Open you browser with URL http://localhost:3000, login with credentials (admin/admin) and add a new InfluxDB data source.

grafana data source

From now on, you can create and share dashboards in Grafana, which shows all Jenkins metrics.

Build notifications with CatLight

CatLight is the the perfect app if you would like to know the current status of your continuous delivery pipelines, tasks and bugs. Without looking on E-Mails or visit build servers you know when attention is needed. It’s available for Debian, Ubuntu, Windows and MacOS.

CatLight works with Jenkins, TFS, Travis CI and many more.

catlight setup

After successful installation and configuration, CatLight offers a lot of cool features.

catlight jobs

For personal usage it’s free, you only have to register.
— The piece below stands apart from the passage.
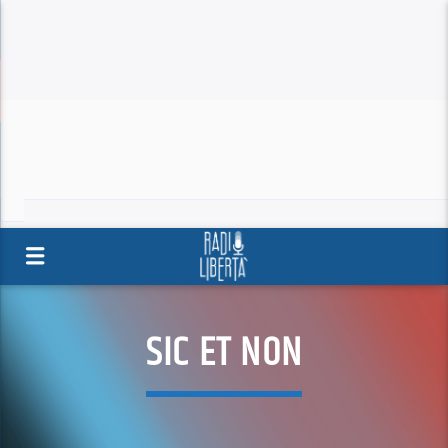
SIC ET NON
Automate Bash testing with Bats

With Bats (Bash Automated Testing System) it is easy to automate Bash and command line testing. It is an awesome open source framework written in Bash by Sam Stephenson. In combination with Jenkins you are able to use it via build.

Installation

# clone from github
$ git clone https://github.com/sstephenson/bats.git

# change directory
$ cd bats

# start installation
$ sudo ./install.sh /usr/local

Usage

# create new project
$ mkdir ~/Project/Bats && cd ~/Projects/Bats

# create Bats file
$ vim test.bats

# execute test
$ bats test.bats
...
✓ Simple check for date command
✓ Check for current user
- Test for something that does not exist (skipped: This test is skipped)
✓ Test for something that should not exist
✓ Check for individual line of output

5 tests, 0 failures, 1 skipped

# execute test with TAP output
$ bats --tap test.bats
...
1..5
ok 1 Simple check for date command
ok 2 Check for current user
ok 3 # skip (This test is skipped) Test for something that does not exist
ok 4 Test for something that should not exist
ok 5 Check for individual line of output

Example Bats file

#!/usr/bin/env bats

@test "Simple check for date command" {
  date
}

@test "Check for current user" {
  result="$(whoami)"
  [ "$result" == "lupin" ]
}

@test "Test for something that does not exist" {
  skip "This test is skipped"
  ls /test/no/test
}

@test "Test for something that should not exist" {
  run ls /test/no
  [ "$status" -eq 1 ]
}

@test "Check for individual line of output" {
  run ping -c 1 google.com
  [ "$status" -eq 0 ]
  [ "${lines[3]}" = "1 packets transmitted, 1 packets received, 0.0% packet loss" ]
}

Note: There is much more! Read documentation and have a look on projects which are using it!